To re-run a base backup for a specific cluster, log into the backup server(s) (storace and/or backuphost), cat /etc/dsa/postgresql-backup/base-backup-clusters to see the port for the cluster, and run

  sudo -u debbackup /usr/local/bin/postgres-make-base-backups <host>:<port>

probably best to do that in a screen as it might take a while.

MISSING-BASE

e.g.:

sudo -u debbackup /usr/lib/nagios/plugins/dsa-check-backuppg  | grep BASE
[fasolo, dak] MISSING-BASE: dak.BASE.backuphost.debian.org-20180211-012002-fasolo.debian.org-dak-9.6-backup.tar.gz

This means that we started doing a base backup (as witnessed by a .backup file next to a WAL), but for some reason we don't have the corresponding base file.

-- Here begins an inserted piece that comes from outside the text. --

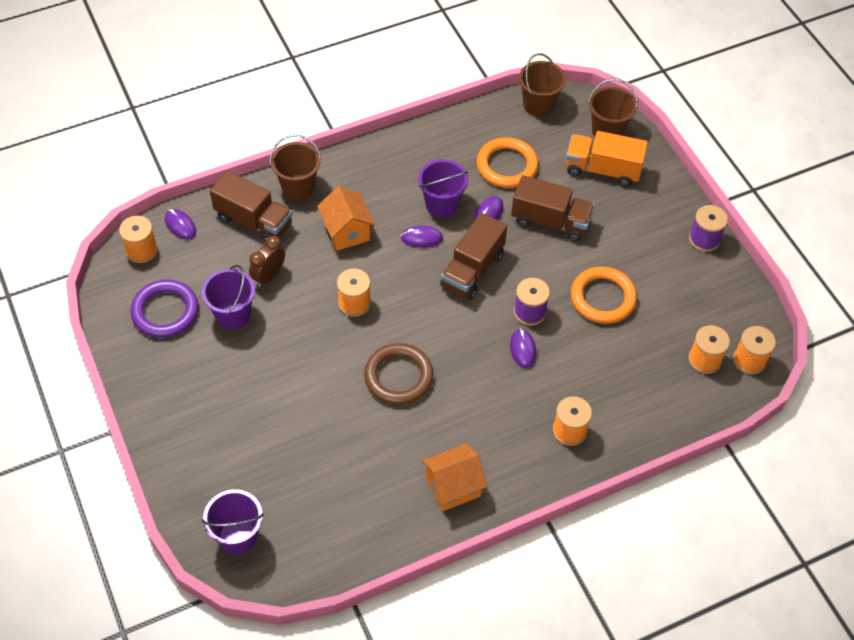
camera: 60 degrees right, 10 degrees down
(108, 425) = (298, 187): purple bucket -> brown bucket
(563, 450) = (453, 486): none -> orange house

root@backuphost:/srv/backups/pg/fasolo# ls -l *backup*
-rw------- 1 debbackup debbackup 9201093916 Jan 14 06:18 dak.BASE.backuphost.debian.org-20180114-012001-fasolo.debian.org-dak-9.6-backup.tar.gz
-rw------- 1 debbackup debbackup 9227651542 Jan 21 06:25 dak.BASE.backuphost.debian.org-20180121-012001-fasolo.debian.org-dak-9.6-backup.tar.gz
-rw------- 1 debbackup debbackup 9266306750 Jan 28 07:59 dak.BASE.backuphost.debian.org-20180128-012001-fasolo.debian.org-dak-9.6-backup.tar.gz
-rw------- 1 debbackup debbackup 9312602089 Feb  5 11:00 dak.BASE.backuphost.debian.org-20180204-012001-fasolo.debian.org-dak-9.6-backup.tar.gz
-rw------- 1 debbackup debbackup 9346830509 Feb 12 10:25 dak.BASE.backuphost.debian.org-20180212-094930-fasolo.debian.org-dak-9.6-backup.tar.gz
-rw------- 1 debbackup debbackup        353 Jan 14 06:18 dak.WAL.0000000100000033000000A6.00000028.backup
-rw------- 1 debbackup debbackup        350 Jan 20 11:20 dak.WAL.00000001000000350000008C.00000028.backup
-rw------- 1 debbackup debbackup        353 Jan 21 06:25 dak.WAL.000000010000003600000068.00000028.backup
-rw------- 1 debbackup debbackup        353 Jan 28 07:59 dak.WAL.0000000100000038000000E3.00000028.backup
-rw------- 1 debbackup debbackup        353 Feb  5 11:00 dak.WAL.000000010000003B00000090.00000028.backup
-rw------- 1 debbackup debbackup        350 Feb  5 15:49 dak.WAL.000000010000003B0000009B.00000108.backup
-rw------- 1 debbackup debbackup        353 Feb 11 10:09 dak.WAL.000000010000003D000000AC.00000028.backup
-rw------- 1 debbackup debbackup        353 Feb 12 10:25 dak.WAL.000000010000003E00000027.00000178.backup

.backup files are created on the postgres server and shipped to the backup hosts whenever a base backup is initiated. We do some labelling, so we know which backup host the corresponding tarball should end up with.

e.g.:

root@backuphost:/srv/backups/pg/fasolo# cat dak.WAL.000000010000003B00000090.00000028.backup
START WAL LOCATION: 3B/90000028 (file 000000010000003B00000090)
STOP WAL LOCATION: 3B/97CF2138 (file 000000010000003B00000097)
CHECKPOINT LOCATION: 3B/90000098
BACKUP METHOD: streamed
BACKUP FROM: master
START TIME: 2018-02-05 10:25:28 UTC
LABEL: backuphost.debian.org-20180204-012001-fasolo.debian.org-dak-9.6-backup
STOP TIME: 2018-02-05 10:59:50 UTC

To fix this, verify we have a later base tarball, or that we are fine for some other reason, and remove the corresponding .backup file from the backup host. In the case above, we would remove dak.WAL.000000010000003D000000AC.00000028.backup.

WAL-MISSING-AFTER

e.g.:

[bmdb1, main] WAL-MISSING-AFTER: bmdb1/main.WAL.0000000100001340000000DB

If it's just one WAL file missing, it can be recovered from the other backup host. If more logs are missing, check the server's logs for archive errors.